Another encouraging development in recent self-government agreements is the inclusion of a clause by which the First Nation commits itself to assisting Canada to meet its international legal obligations. These obviously include obligations in relation to fundamental human rights protected by a range of conventions and treaties. In the Westbank First Nation Self-Government Agreement, for example, clause 36 provides:

As a general principle, Westbank First Nation shall take all necessary measures to ensure compliance of its laws and actions with Canada's international legal obligations.

The clause goes on to commit the First Nation to remedy any Westbank law or action found to be inconsistent with Canada's international legal obligations by an international treaty body or other competent tribunal. A similar provision for ensuring compliance with international legal obligations can be found in the Tlicho Self-Government Agreement.

The Commission recommends that the Government of Canada and First Nations, when negotiating self-government or claims agreements, consider the inclusion in those agreements of special provisions dealing with human rights protection and promotion. First Nations already operating under their own enabling legislation should consider recommending legislative amendments or implementing administrative measures and policies to protect the human rights of their citizens.

Human Rights Compliance

Repeal of section 67 will, for the first time, allow First Nations persons to file human rights complaints with regard to provisions of the Indian Act and actions carried out pursuant to the Indian Act by the Government of Canada (as well as complaints against First Nation governments). Various provisions of the Indian Act invoke human rights concerns and could be the subject of possible complaints to the Commission. This is why section 67 was enacted in the first place and also why it must be repealed.

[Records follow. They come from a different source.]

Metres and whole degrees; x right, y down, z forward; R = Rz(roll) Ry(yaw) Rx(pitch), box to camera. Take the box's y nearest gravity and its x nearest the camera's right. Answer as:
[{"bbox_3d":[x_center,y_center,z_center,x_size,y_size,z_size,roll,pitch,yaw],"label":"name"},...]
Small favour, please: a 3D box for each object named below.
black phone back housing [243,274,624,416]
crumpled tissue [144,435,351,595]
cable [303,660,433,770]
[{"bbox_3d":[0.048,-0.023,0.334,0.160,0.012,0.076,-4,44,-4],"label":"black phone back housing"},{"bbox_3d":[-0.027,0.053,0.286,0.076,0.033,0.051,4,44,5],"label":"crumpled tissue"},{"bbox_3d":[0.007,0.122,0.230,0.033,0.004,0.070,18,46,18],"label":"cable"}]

Although section 12(1)(b) was repealed in 1985, concern remains that the Bill C-31 amendments themselves may not pass human rights muster. Of most concern is that women who lost status before 1985 do not have the same ability to pass status on to their children and grandchildren as do their brothers and male cousins who also married non-status individuals. The lack of any provisions dealing with matrimonial property, a situation severely prejudicial to First Nation women, is, as already noted, another pressing issue. A variety of other issues would also raise human rights concerns.

It is not within the scope of this report to examine these issues in detail. Nor is it clear that these matters could necessarily form the basis of a complaint under the Act. As with all other complaints considered by the Commission, each complaint would have to be considered on its own merits and in accordance with the law and jurisprudence. If section 67 is repealed, the Commission will pursue such complaints to the full extent of the law.

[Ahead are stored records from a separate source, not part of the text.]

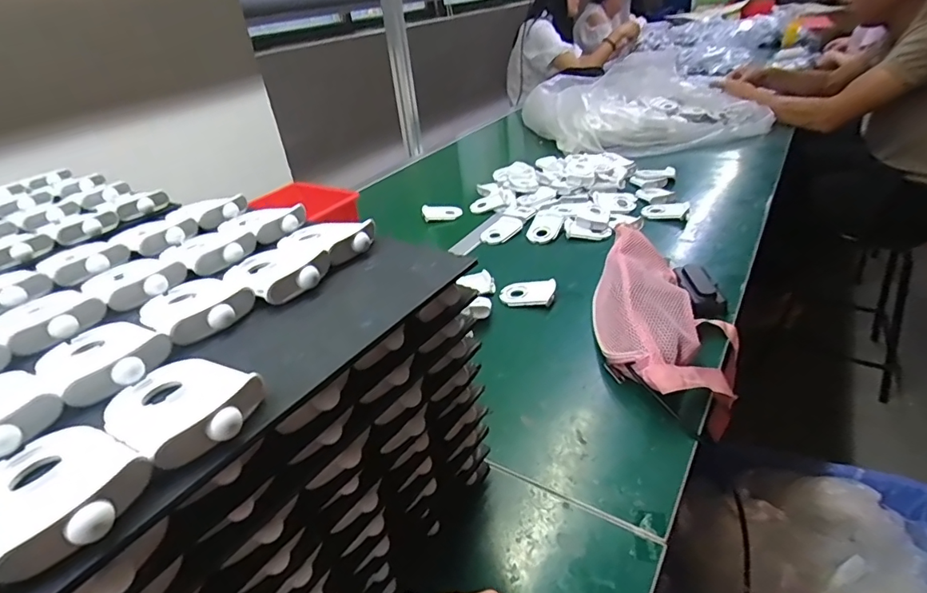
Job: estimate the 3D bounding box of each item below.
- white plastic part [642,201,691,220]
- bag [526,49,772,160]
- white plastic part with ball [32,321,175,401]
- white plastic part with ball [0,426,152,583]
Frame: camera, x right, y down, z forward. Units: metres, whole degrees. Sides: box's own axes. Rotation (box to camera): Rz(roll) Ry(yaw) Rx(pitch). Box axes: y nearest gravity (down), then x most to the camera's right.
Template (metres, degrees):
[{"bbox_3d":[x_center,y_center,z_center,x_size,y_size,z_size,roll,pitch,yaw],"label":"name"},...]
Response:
[{"bbox_3d":[0.393,-0.169,0.963,0.045,0.023,0.099,-26,23,-27],"label":"white plastic part"},{"bbox_3d":[0.462,-0.555,1.394,0.479,0.146,0.662,-13,33,-10],"label":"bag"},{"bbox_3d":[-0.220,0.033,0.298,0.086,0.012,0.057,17,40,33],"label":"white plastic part with ball"},{"bbox_3d":[-0.180,0.081,0.213,0.090,0.013,0.058,13,38,29],"label":"white plastic part with ball"}]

However, the Commission would prefer that the Government take a proactive approach to preventing potential discrimination and not wait for complaints to be filed and potentially lengthy proceedings to take place. The Commission, therefore, urges the Government, in consultation with First Nations, the Commission and other relevant bodies, to review provisions of the Indian Act and relevant policies and programs to ensure that they do not conflict with the Canadian Human Rights Act and other relevant provisions of domestic and international human rights law. Such a review should focus in particular on the impact of Bill C-31 and how membership and entitlement to status could be managed equitably for all parties.